Вошел папа и сказал мне, что миссис Джексон, пожилая женщина, которая жила через холл от нас, выразила желание приглядеть за Ферн сегодня вечером. Он также сказал, что оставил в больнице телефон миссис Джексон на случай, если будет необходимость связаться с нами. Потом папа отступил на шаг и окинул меня восхищенным взглядом.

– Ты выглядишь настоящей красавицей, дорогая, совсем взрослой.

– Спасибо, папа.

Он держал что-то в руке.

– Прежде, чем мы покинули больницу, мама просила меня дать тебе вот это. Одень на сегодняшний вечер, коль это такое уж особое событие.

И он протянул мне бесценную нитку жемчуга.

– О! Папа! – Я едва не задохнулась. – Я не могу, я не должна. Это наш страховой полис.

– Нет, нет. Салли Джин сказала, что ты должна надеть это, – настаивал он и надел их на меня. Я взглянула на переливающиеся белоснежные жемчужины, а затем посмотрела на себя в зеркало. – Они принесут тебе удачу, – папа поцеловал меня в щеку. Мы услышали стук в дверь.

– Это Филип, – крикнул Джимми из другой комнаты. Папа отступил назад, лицо его неожиданно снова стало серьезным.

Филип был в синем костюме с галстуком и выглядел очень красивым.

– Привет, – сказал он, – ну, парень, ты выглядишь грандиозно.

– Спасибо. Ты тоже, Филип. Это мой отец.

– О, да, я знаю. Я видел вас в школе, сэр, и поздоровался с вами однажды.

– Да, – кивнул папа, глаза его делались все меньше и меньше.

– Как миссис Лонгчэмп? – спросил Филип. – Джимми только что сказал мне, что вы должны были положить ее в больницу.

– Она очень больна, но мы полны надежд, – сказал папа. Он переводил взгляд с меня на него, лицо его было угрюмым.

– Что ж, – вздохнул Филип, – нам пора отправляться.

– О'кей, – я схватила свое пальто.
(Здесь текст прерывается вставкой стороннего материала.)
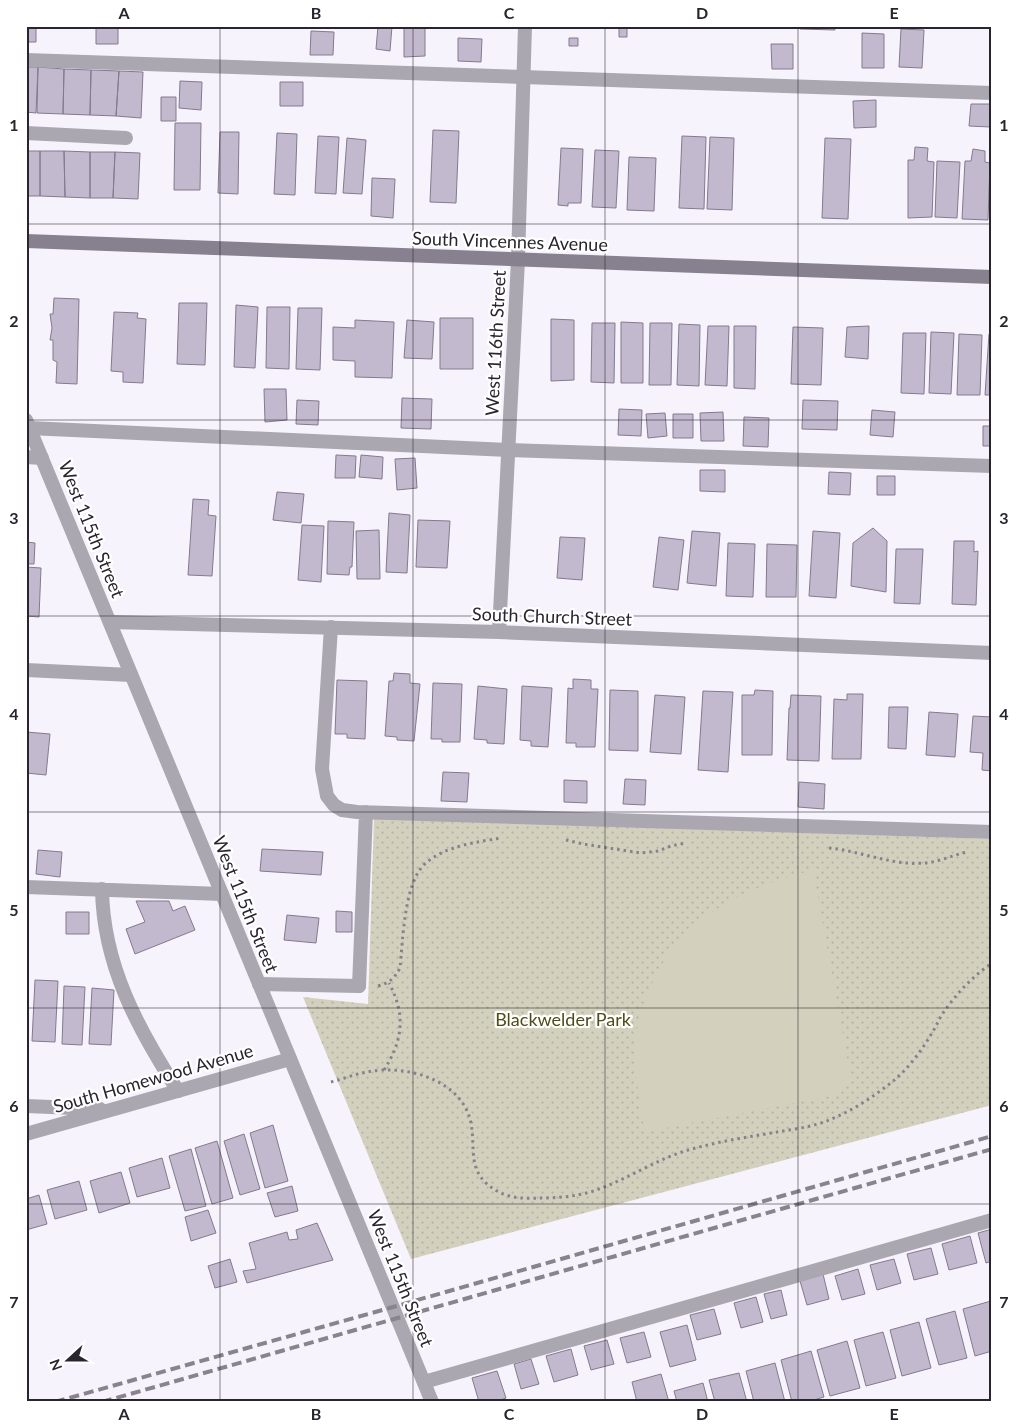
<svg xmlns="http://www.w3.org/2000/svg" width="1018" height="1428" viewBox="0 0 1018 1428" font-family="Lato,sans-serif">
	<style>
		.park { fill: url(#park-dots) }
		.pitch { fill: #d3d1be }
		.building { fill: #c3b9cf; stroke: #837a8e }
		.lines { fill: none; stroke-linecap: round; stroke-linejoin: round }
		.path { stroke: #86828b; stroke-width: 3; stroke-dasharray: 2.5 4; stroke-linecap: butt }
		.service { stroke: #aba7b1; stroke-width: 14 }
		.minor { stroke: #aba7b1; stroke-width: 14 }
		.tertiary { stroke: #aba7b1; stroke-width: 14 }
		.secondary { stroke: #87818f; stroke-width: 14 }
		.rail { stroke: #88848d; stroke-width: 4; stroke-dasharray: 10 5; stroke-linecap: butt }
		.grid { fill: none; stroke: #28252d; stroke-width: 1; stroke-opacity: 0.55 }
		.labels { text-anchor: middle; dominant-baseline: central; stroke-width: 4.5; stroke-linejoin: round; paint-order: stroke }
		.street-label { font-size: 18px; fill: #28252d; stroke: #fff }
		.park-label { font-size: 18px; fill: #514b18; stroke: #fff }
		.neatline { fill: none; stroke: #28252d; stroke-width: 2 }
		.grid-label { font-size: 16px; text-anchor: middle; font-weight: bold; fill: #28252d }
	</style>
	<defs>
		<pattern id="park-dots" width="8" height="8" patternUnits="userSpaceOnUse" patternTransform="scale(1.25)"><rect width="8" height="8" fill="#d3d1be"/><path d="M2 2h.1M6 6h.1" fill="none" stroke="#b5b3a4" stroke-width="1.8" stroke-linecap="round"/></pattern>
	</defs>
	<rect width="100%" height="100%" fill="#f7f3fc"/>
	<path class="park" d="M374,818L992,839V1105L411,1259L303,997L368,1004Z"/>
	<path class="pitch" d="M813,870L851,1079L840,1094L645,1132C639,1101 634,1070 636,1038C637,1022 643,1006 649,991C677,919 742,888 813,870Z"/>
	<path class="building" d="M26,26H36V42H26Z
		M96,26H118V44H96Z
		M378,26H392L390,51L376,49Z
		M404,26H425V56L404,57Z
		M627,26V37H619V27Z
		M800,26H835V30L800,29Z
		M901,29L924,30L922,68L899,67Z
		M311,31L334,32L333,55H310Z
		M862,33L884,34V68H862Z
		M458,38L482,39L481,62L458,61Z
		M569,38H578V46H569Z
		M771,44H793V69H772Z
		M26,67H38L36,113L26,112Z
		M38,67L64,69L63,114L37,113Z
		M64,69L91,70L90,115L63,114Z
		M91,70L119,71L116,116L90,115Z
		M119,71L143,72L141,118L116,116Z
		M180,81L202,82L201,110L179,108Z
		M280,82H303V106H280Z
		M161,97H176V121H161Z
		M876,100V127L854,128L853,101Z
		M971,104H992L990,127L969,126Z
		M175,123H201L200,190H174Z
		M433,130L459,131L456,203L430,202Z
		M220,132H239L238,194L218,193Z
		M277,133L297,134L295,195L274,194Z
		M318,136L339,137L336,194L315,193Z
		M682,136L706,137L704,209L679,208Z
		M710,137L734,138L732,210L707,209Z
		M347,138L366,140L362,194L343,193Z
		M825,138L851,139L848,219L822,218Z
		M915,147L928,148L927,161L934,162L932,217L908,218V160H914Z
		M561,148L583,149L581,203H568V206L558,205Z
		M973,149L985,151V162L990,163L988,220L962,219L965,161H971Z
		M595,150L619,151L616,208L592,207Z
		M26,151H40V196H26Z
		M40,151H64L65,197L40,196Z
		M64,151L90,152V198L65,197Z
		M90,152H115L113,198H90Z
		M115,152L140,153L138,199L113,198Z
		M629,157L656,158L654,211L627,210Z
		M937,161L960,162L957,218L935,217Z
		M372,178L395,179L393,218L371,216Z
		M992,184V220H990Z
		M54,298L79,299L77,384L56,383L57,362L53,360V340H50L52,328L50,314H53Z
		M179,303H207L205,365L177,364Z
		M236,305L258,307L255,368L234,367Z
		M267,307H290L289,369L266,368Z
		M298,308H322L320,370L296,369Z
		M114,312L138,313L137,318L146,319L143,383L123,382V372L111,371Z
		M440,318H473V369H440Z
		M551,319L574,320V380L551,381Z
		M355,320L394,322L392,378L355,377V361L333,360V327L355,328Z
		M407,320L434,322L432,359L404,358Z
		M621,322L643,323V383H621Z
		M592,323H615L614,383L591,382Z
		M650,323H672L671,385H649Z
		M679,324L700,325L699,386L677,385Z
		M708,326H729L727,386L705,385Z
		M734,326H756L755,389L734,388Z
		M869,326L868,359L845,357L847,327Z
		M793,327L823,328L821,385L791,384Z
		M931,332L954,333L951,394L929,393Z
		M903,333H926L924,394L901,393Z
		M959,334L982,335L980,395H957Z
		M989,334L992,335V395H985Z
		M264,389H286L287,420L265,422Z
		M402,398L432,399L431,429L401,428Z
		M297,400L319,401L318,425L296,424Z
		M803,400L838,401L837,430L802,429Z
		M619,409L642,410L641,436L618,435Z
		M872,410L895,412L893,437L870,435Z
		M723,412L724,441H701L700,413Z
		M665,413L667,436L648,438L646,414Z
		M673,414H693V438H673Z
		M744,417L769,418L768,447L743,446Z
		M983,426H992V446H983Z
		M336,455L356,456L355,478H335Z
		M361,455L383,457L382,479L359,477Z
		M415,458L417,488L397,490L395,459Z
		M700,470H725V492L700,491Z
		M829,472L851,473L850,495L828,494Z
		M877,476H895V495H877Z
		M277,492L304,494L301,523L273,520Z
		M193,499L209,500L208,515L216,516L212,576L188,575Z
		M389,513L410,515L407,573L386,572Z
		M418,520L450,521L447,568L416,567Z
		M328,521L354,522L352,567H350L349,575L327,574Z
		M302,525L324,526L321,582L298,580Z
		M873,528L887,541L886,592L851,586L853,543Z
		M379,530L380,579H357L356,531Z
		M692,531L720,533L716,586L687,583Z
		M813,531L840,533L836,598L809,596Z
		M560,537L585,538L582,580L557,578Z
		M659,537L684,540L678,590L653,587Z
		M954,541H974V552L978,551L976,605L952,604Z
		M26,542L35,543L34,564H26Z
		M728,543L755,544L753,597L726,596Z
		M767,544L797,545L796,597H766Z
		M896,549H923L920,604L894,603Z
		M26,567L41,568L39,617L26,616Z
		M394,673L410,674V683L420,684L414,741L397,740V737L385,736L389,681H393Z
		M573,679L591,680V689H598L595,747H576V743H566L568,688L573,689Z
		M337,680L367,681L365,739L347,738V734H335Z
		M433,683L462,684L460,742H442V739H431Z
		M478,686L507,689L504,744L487,743V740L474,739Z
		M522,686L552,688L548,747L531,746V741L520,740Z
		M610,690L638,691V751L609,750Z
		M755,690L773,691L772,755H742V695H754Z
		M703,691L733,692L728,772L698,770Z
		M847,694H863L861,759H832L834,699L847,700Z
		M655,695L685,697L681,754L650,752Z
		M791,695L821,696L819,761L787,760L789,708H790Z
		M889,707H908L906,749L888,748Z
		M929,712L958,714L955,757L926,755Z
		M973,716L992,717V771L982,770L983,753L970,752Z
		M26,732L50,734L46,775L26,773Z
		M443,772L469,773L467,802L441,801Z
		M625,779L646,780L645,805L623,804Z
		M564,780L587,781V803L564,802Z
		M799,782L825,784L824,809L798,807Z
		M262,849L323,852L321,875L260,871Z
		M38,850L62,852L60,877L36,874Z
		M136,901H169L173,911L185,906L195,930L135,954L126,929L145,922Z
		M336,911L352,912V932H336Z
		M66,912H89V934H66Z
		M287,915L319,918L316,943L284,940Z
		M35,980L58,981L55,1042L32,1041Z
		M64,986L85,987L82,1045L62,1044Z
		M92,988L114,990L111,1045L89,1044Z
		M273,1125L288,1181L265,1188L250,1133Z
		M244,1134L260,1189L240,1195L224,1141Z
		M217,1141L233,1198L212,1204L195,1148Z
		M191,1149L206,1206L185,1211L169,1156Z
		M162,1158L170,1188L137,1197L129,1168Z
		M121,1172L130,1203L99,1213L90,1181Z
		M79,1181L87,1210L55,1219L47,1190Z
		M292,1186L298,1211L275,1217L267,1193Z
		M39,1195L47,1224L26,1230V1199Z
		M208,1210L216,1233L191,1241L185,1217Z
		M317,1223L333,1260L247,1283L243,1271L256,1269L249,1243L287,1232L289,1240L298,1239L296,1230Z
		M992,1229V1261L986,1263L978,1233Z
		M970,1236L977,1263L949,1270L942,1244Z
		M931,1248L938,1274L914,1280L907,1254Z
		M230,1259L237,1282L215,1288L208,1266Z
		M894,1259L901,1283L877,1290L870,1265Z
		M858,1269L865,1294L842,1300L835,1276Z
		M823,1274L829,1299L807,1305L800,1281Z
		M781,1290L787,1315L771,1319L764,1294Z
		M756,1297L763,1322L741,1328L734,1303Z
		M991,1301L992,1351L975,1356L963,1309Z
		M714,1309L721,1334L697,1340L690,1315Z
		M955,1311L967,1358L939,1365L926,1319Z
		M919,1322L931,1368L902,1376L890,1330Z
		M687,1325L696,1360L670,1367L660,1332Z
		M644,1332L651,1357L627,1363L620,1338Z
		M883,1332L896,1378L866,1386L854,1340Z
		M607,1340L614,1364L591,1370L584,1346Z
		M847,1341L860,1388L830,1396L817,1350Z
		M571,1349L578,1375L554,1382L546,1356Z
		M811,1351L824,1397L807,1402H792L781,1360Z
		M531,1359L539,1384L521,1389L514,1364Z
		M775,1363L785,1402H754L746,1371Z
		M497,1371L506,1398L495,1402H479L472,1378Z
		M739,1373L747,1402H715L709,1380Z
		M661,1374L669,1402H637L632,1382Z
		M703,1383L708,1402H677L674,1391Z"/>
	<g class="lines">
		<path class="path" d="M566,840L583,844L641,853L658,851L671,846L685,843
			M829,848C861,851 892,866 925,863C939,862 953,855 967,852
			M378,986C389,983 394,979 400,968C403,940 404,881 426,863C445,846 477,842 501,838
			M384,1070C403,1040 406,1015 389,983
			M331,1082C343,1079 355,1074 367,1072C405,1064 462,1079 471,1123C476,1151 466,1173 497,1191C509,1198 525,1199 538,1198C555,1198 573,1197 590,1192C626,1181 657,1158 692,1149C720,1141 749,1137 777,1132C794,1129 813,1127 829,1120C852,1111 873,1097 892,1082C908,1069 923,1049 933,1031C937,1025 939,1019 943,1013C956,994 973,976 992,963"/>
		<path class="service" d="M26,60L992,93
			M26,133L126,138
			M29,428L508,450L992,466
			M26,457L42,458
			M331,627L322,769L327,796L334,805L342,810L357,812L992,832
			M26,887L222,894
			M102,889C103,965 138,1029 178,1091
			M359,986L366,812
			M424,1382L992,1220"/>
		<path class="minor" d="M110,622L499,632L992,653
			M499,632L518,260L525,26
			M26,670L131,675
			M259,984L359,986
			M26,1106L100,1109
			M26,1134L290,1059"/>
		<path class="tertiary" d="M26,420L432,1402"/>
		<path class="secondary" d="M26,241L992,277"/>
		<path class="rail" d="M55,1402L393,1307L992,1136
			M102,1402L992,1149"/>
	</g>
	<path class="grid" d="M220,26V1402M413,26V1402M605,26V1402M798,26V1402M26,224H992M26,420H992M26,616H992M26,812H992M26,1008H992M26,1204H992"/>
	<g class="labels">
		<g class="street-label">
			<text transform="translate(510 241) rotate(2)">South Vincennes Avenue</text>
			<text transform="translate(495 343) rotate(-87)">West 116th Street</text>
			<text transform="translate(92 529) rotate(68)">West 115th Street</text>
			<text transform="translate(552 616) rotate(2)">South Church Street</text>
			<text transform="translate(246 904) rotate(68)">West 115th Street</text>
			<text transform="translate(153 1078) rotate(-16)">South Homewood Avenue</text>
			<text transform="translate(401 1278) rotate(68)">West 115th Street</text>
		</g>
		<g class="park-label">
			<text x="563" y="1019">Blackwelder Park</text>
		</g>
	</g>
	<rect width="1018" height="1428" fill="none" stroke="#ffffff" stroke-width="55"/>
	<g transform="translate(68 1360) rotate(249)" stroke="#ffffff" stroke-width="4" paint-order="stroke">
	<path d="M0-4L9 19L0 12L-9 19Z" fill="#28252d"/>
	<text y="-8" font-size="14" font-weight="bold" text-anchor="middle" fill="#28252d">N</text>
	</g>
	<rect x="28" y="28" width="962" height="1372" class="neatline"/>
	<g class="grid-label">
		<text x="124" y="19">A</text>
		<text x="316" y="19">B</text>
		<text x="509" y="19">C</text>
		<text x="702" y="19">D</text>
		<text x="894" y="19">E</text>
		<text x="14" y="131">1</text>
		<text x="1004" y="131">1</text>
		<text x="14" y="327">2</text>
		<text x="1004" y="327">2</text>
		<text x="14" y="524">3</text>
		<text x="1004" y="524">3</text>
		<text x="14" y="720">4</text>
		<text x="1004" y="720">4</text>
		<text x="14" y="916">5</text>
		<text x="1004" y="916">5</text>
		<text x="14" y="1112">6</text>
		<text x="1004" y="1112">6</text>
		<text x="14" y="1308">7</text>
		<text x="1004" y="1308">7</text>
		<text x="124" y="1420">A</text>
		<text x="316" y="1420">B</text>
		<text x="509" y="1420">C</text>
		<text x="702" y="1420">D</text>
		<text x="894" y="1420">E</text>
	</g>
</svg>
Филип помог мне надеть его.

Папа выглядел очень озабоченным. Как только я и Филип подошли к двери, Джимми окликнул меня.

– Я сейчас догоню тебя, Филип! – крикнула я. Филип вышел, а я подождала Джимми.

– Я всего лишь хотел пожелать тебе удачи, – он наклонился и быстро поцеловал меня в щеку.

– Счастливой удачи, – прошептал он и поспешил обратно. Я постояла так некоторое время, приложив пальцы к щеке.

Вечер был полон звезд. Я надеялась, что одна из них сверкает для меня.